The Irony Everyone’s Missing in the Hamilton-Pence Controversy

The Irony Everyone’s Missing in the Hamilton-Pence Controversy

Deep anxiety about a president who just won a stunning upset victory after running his campaign largely based on the political ideas of – wait for it – Alexander Hamilton.

Four days after Mike Pence was lectured by the cast of the hit musical Hamilton and booed by its audience, the controversy rages on. President-elect Trump sent out the expected angry tweet demanding an apology. The left melodramatically gasped, “freedom of speech,” even though no one has suggested government action against the actors. And, suddenly, the right is more offended than an SJW at an Ann Coulter lecture. Even Trump whined about the theater being a “safe space.”

The only person who doesn’t have a strong opinion on this is Mike Pence. He handled the situation with uncommon grace, shrugging off the boos from the crowd with a line for the ages: “That is what freedom sounds like.”

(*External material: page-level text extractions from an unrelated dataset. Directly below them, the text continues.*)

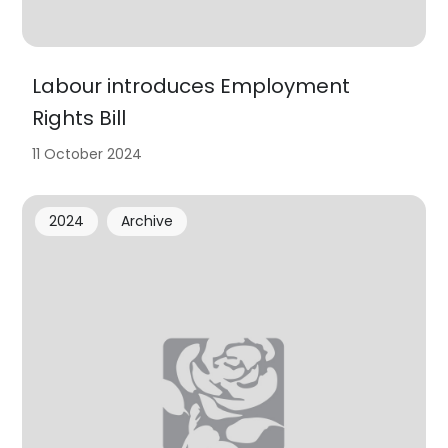
Labour introduces Employment
Rights Bill
11 October 2024
2024
Archive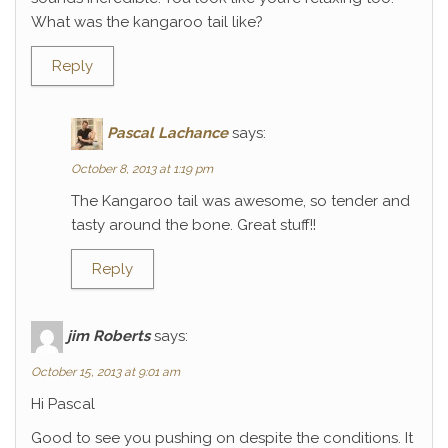
What was the kangaroo tail like?
Reply
Pascal Lachance
says:
October 8, 2013 at 1:19 pm
The Kangaroo tail was awesome, so tender and
tasty around the bone. Great stuff!!
Reply
jim Roberts
says:
October 15, 2013 at 9:01 am
Hi Pascal
Good to see you pushing on despite the conditions. It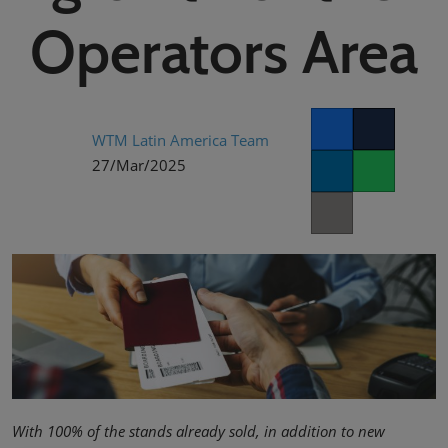
02/Mar/2027
Operators Area
YASHOBHOOMI (India International Convention & Expo Centre)
Global Hub
WTM Latin America Team
Facebook
Twitter
27/Mar/2025
LinkedIn
Whatsapp
Copy link
With 100% of the stands already sold, in addition to new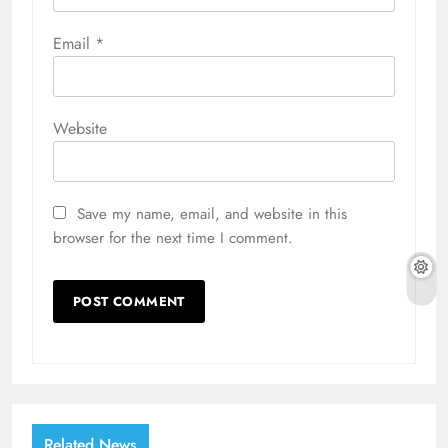
Email
*
Website
Save my name, email, and website in this
browser for the next time I comment.
Related News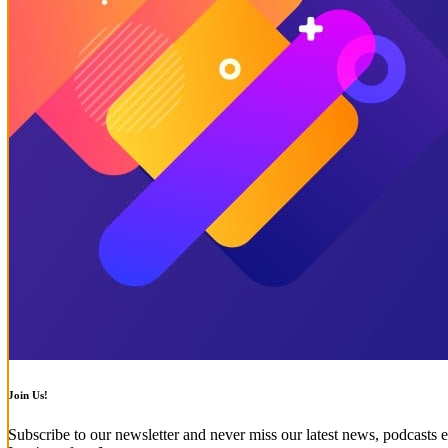
Join Us!
Subscribe to our newsletter and never miss our latest news, podcasts e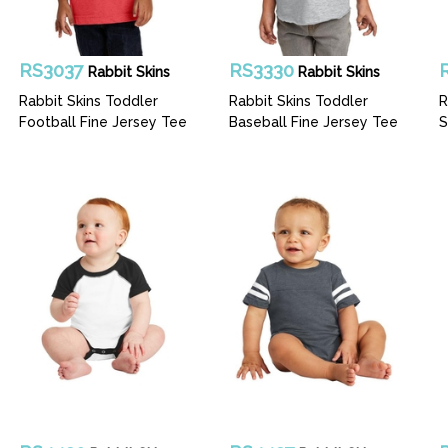
RS3037
RS3330
Rabbit Skins
Rabbit Skins
Rabbit Skins Toddler
Rabbit Skins Toddler
R
Football Fine Jersey Tee
Baseball Fine Jersey Tee
S
B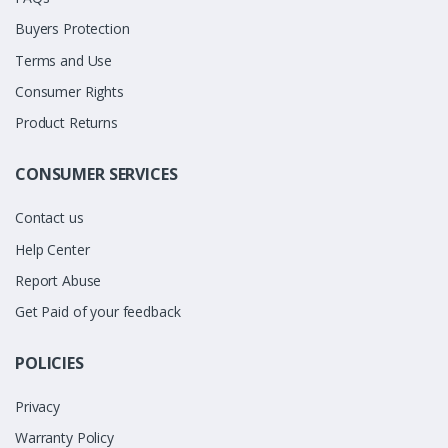
Buyers Protection
Terms and Use
Consumer Rights
Product Returns
CONSUMER SERVICES
Contact us
Help Center
Report Abuse
Get Paid of your feedback
POLICIES
Privacy
Warranty Policy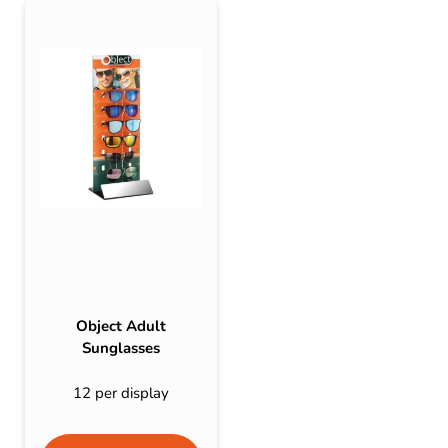
Object Adult
Sunglasses
12 per display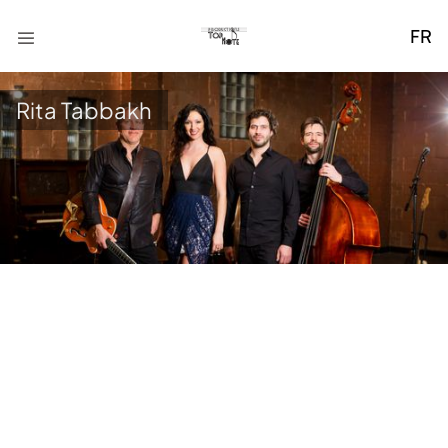
FR
Rita Tabbakh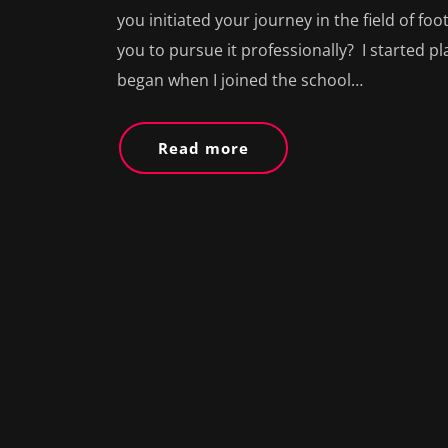
you initiated your journey in the field of f
you to pursue it professionally? I started play
began when I joined the school…
Read more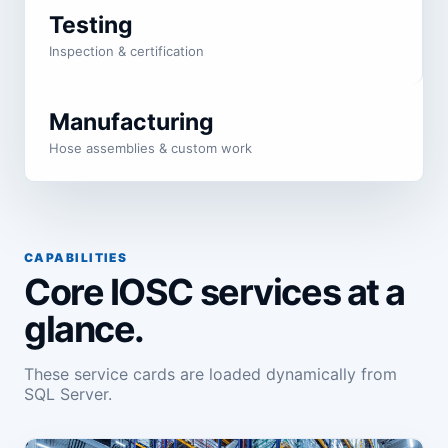
Testing
Inspection & certification
Manufacturing
Hose assemblies & custom work
CAPABILITIES
Core IOSC services at a
glance.
These service cards are loaded dynamically from
SQL Server.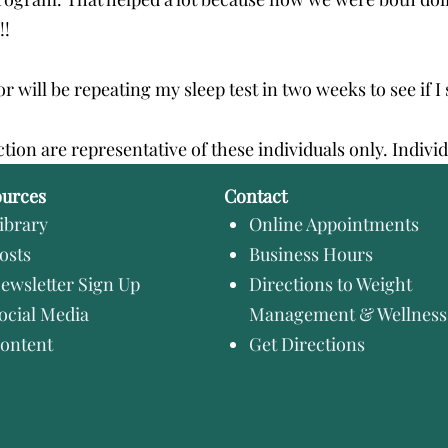
!!
 will be repeating my sleep test in two weeks to see if I 
ction are representative of these individuals only. Indivi
ources
Contact
ibrary
Online Appointments
osts
Business Hours
ewsletter Sign Up
Directions to Weight
ocial Media
Management & Wellness
ontent
Get Directions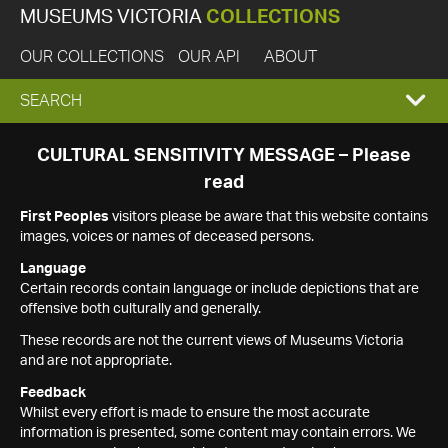
MUSEUMS VICTORIA
COLLECTIONS
OUR COLLECTIONS
OUR API
ABOUT
EXPAND
SEARCH
SEARCH
CULTURAL SENSITIVITY MESSAGE – Please
read
BOX
First Peoples
visitors please be aware that this website contains
images, voices or names of deceased persons.
Language
Certain records contain language or include depictions that are
offensive both culturally and generally.
These records are not the current views of Museums Victoria
and are not appropriate.
Feedback
Whilst every effort is made to ensure the most accurate
information is presented, some content may contain errors. We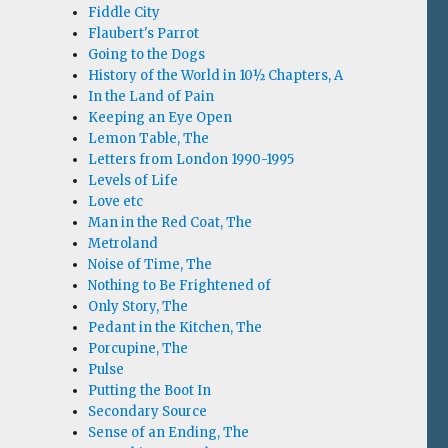
Fiddle City
Flaubert's Parrot
Going to the Dogs
History of the World in 10½ Chapters, A
In the Land of Pain
Keeping an Eye Open
Lemon Table, The
Letters from London 1990-1995
Levels of Life
Love etc
Man in the Red Coat, The
Metroland
Noise of Time, The
Nothing to Be Frightened of
Only Story, The
Pedant in the Kitchen, The
Porcupine, The
Pulse
Putting the Boot In
Secondary Source
Sense of an Ending, The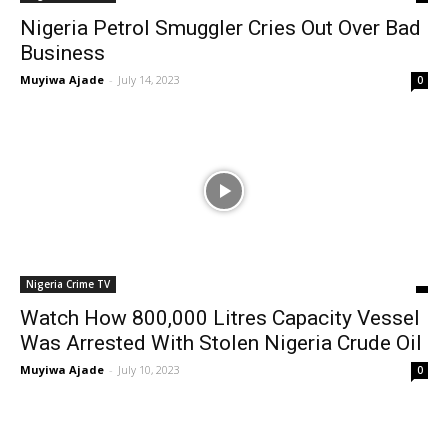
Nigeria Petrol Smuggler Cries Out Over Bad
Business
Muyiwa Ajade
-
July 14, 2023
0
Nigeria Crime TV
Watch How 800,000 Litres Capacity Vessel
Was Arrested With Stolen Nigeria Crude Oil
Muyiwa Ajade
-
July 10, 2023
0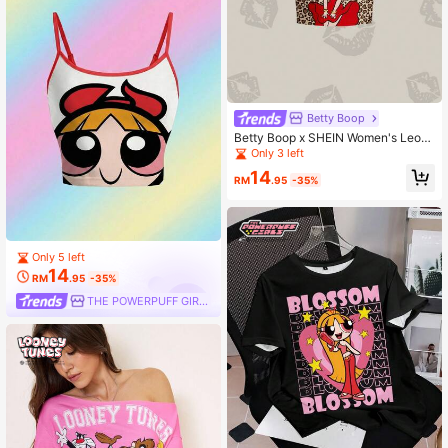
Betty Boop
Betty Boop x SHEIN Women's Leop
ard Print Short Sleeve Cropped T-S
Only 3 left
hirt,
14
RM
.95
-35%
Only 5 left
14
RM
.95
-35%
THE POWERPUFF GIRLS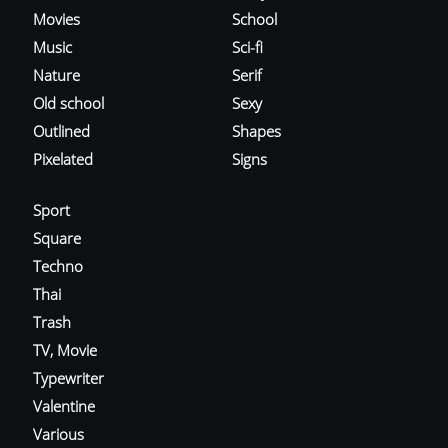
Movies
School
Music
Sci-fi
Nature
Serif
Old school
Sexy
Outlined
Shapes
Pixelated
Signs
Sport
Square
Techno
Thai
Trash
TV, Movie
Typewriter
Valentine
Various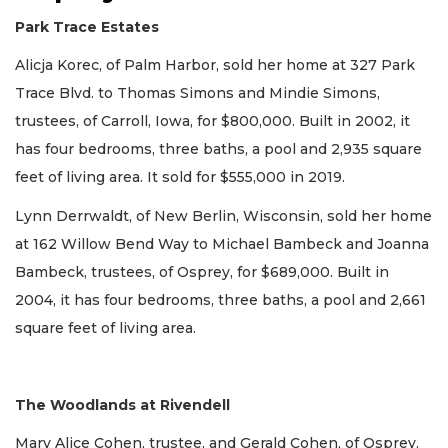
Park Trace Estates
Alicja Korec, of Palm Harbor, sold her home at 327 Park
Trace Blvd. to Thomas Simons and Mindie Simons,
trustees, of Carroll, Iowa, for $800,000. Built in 2002, it
has four bedrooms, three baths, a pool and 2,935 square
feet of living area. It sold for $555,000 in 2019.
Lynn Derrwaldt, of New Berlin, Wisconsin, sold her home
at 162 Willow Bend Way to Michael Bambeck and Joanna
Bambeck, trustees, of Osprey, for $689,000. Built in
2004, it has four bedrooms, three baths, a pool and 2,661
square feet of living area.
The Woodlands at Rivendell
Mary Alice Cohen, trustee, and Gerald Cohen, of Osprey,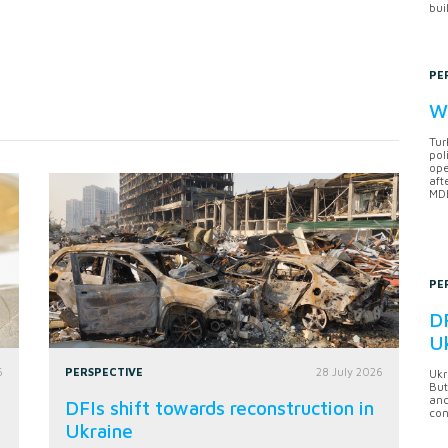
bui
PE
Wh
Tur
pol
ope
aft
MDB
PE
DF
U
6
PERSPECTIVE
28 July 2026
Ukr
But
anc
DFIs shift towards reconstruction in
con
Ukraine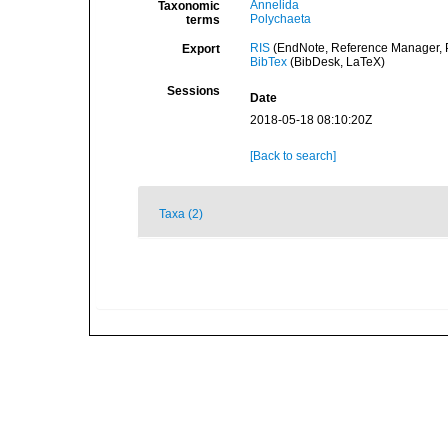
Annelida
Taxonomic
Polychaeta
terms
RIS
(EndNote, Reference Manager, P
Export
BibTex
(BibDesk, LaTeX)
Sessions
Date
2018-05-18 08:10:20Z
[Back to search]
Taxa (2)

All of this pales in comparison to the supreme irony everyone is missing in this whole overblown controversy. Here we have the cast of a musical that holds Alexander Hamilton in an admiring light expressing deep anxiety about a president who just won a stunning upset victory after running his campaign largely based on the political ideas of – wait for it – Alexander Hamilton.

Is Trump “Literally” Hitler?

The left likes to characterize Trump as the new Hitler. And while references to the dictator are never absent from political hyperbole, one can’t help but wonder if there isn’t a bit more legitimacy to them when it comes to The Donald. Even the creator of Godwin’s law won’t dismiss the comparison out of hand.

American conservatism was always about creating an American version of the mercantilist British Empire and it really never changed.

Superficially, there is something there. Trump appeals to the same kind of nationalist worldview that inspired Hitler’s supporters. Trump’s campaign slogan, “Make America Great Again,” isn’t substantively different from Hitler’s. Neither are his arguments for what has caused the decline: corrupt politicians who have sold out the nation, the presence of subversive or merely unwanted elements (Jews and communists for Hitler; illegal immigrants and Muslim refugees for Trump), and inept economic policy, meaning not enough, or the wrong kind, of state intervention.

Like Hitler, Trump touts himself as the only hope to save his country, a strongman-type leader who will run a command economy, rid the country of subversive elements, and restore lost international respect. His disdain for civil liberties like free speech and open support of torture are an even more chilling similarity. For Trump, government isn’t the problem, it’s the solution, as long as the right leader is running it.

But for all the similarities, there are important differences. Despite the implication of Hamilton star Brandon Victor Dixon’s comments, Trump certainly can’t be accused of sharing Hitler’s racial beliefs. Trump’s wall to keep out illegal immigrants from Mexico will have a yuuuuge door in the middle to admit legal immigrants of the same ethnicity. He has repeatedly voiced his admiration and respect for the Chinese, because “you can still respect someone who’s knocking the hell out of you.”

Most striking is Trump’s foreign policy differences with the Führer. While Trump does advocate some sort of military action against ISIS, he’s strikingly noninterventionist in general. His willingness to admit the Iraq War was a mistake and his general view that America should start questioning its ongoing military posture everywhere, including NATO, are the opposite of the military aggressiveness integral to Hitler’s plan from the beginning.

Trump’s High Federalism

So what do you call Trump’s brand of nationalism, if not outright fascism? If you take away the boorishness of Trump’s personality and insert more thoughtful, elegant rhetoric, you’d call it traditional American conservatism, before it was infiltrated by more libertarian ideas. American conservatism was always about creating an American version of the mercantilist British Empire and it really never changed. Its founding champion was Alexander Hamilton, who told his fellow delegates at the Constitutional Convention America should imitate Great Britain as closely as possible.

Trump’s plan has all the hallmarks of the infrastructure boondoggles that lost election after election for the Federalists and Whigs in the 19th century.

From the moment he became the first Secretary of the Treasury, Hamilton argued for a strong central government that subsidized domestic corporations to build roads and infrastructure, levied high protectionist tariffs, and ran a central bank. This was the Federalist platform for the party’s entire existence. Once the Federalist Party died, Henry Clay and the Whigs adopted it. From the ashes of the Whigs emerged Lincoln and the Republicans, who were finally able to install Clay’s “American System” after decades of electoral failure.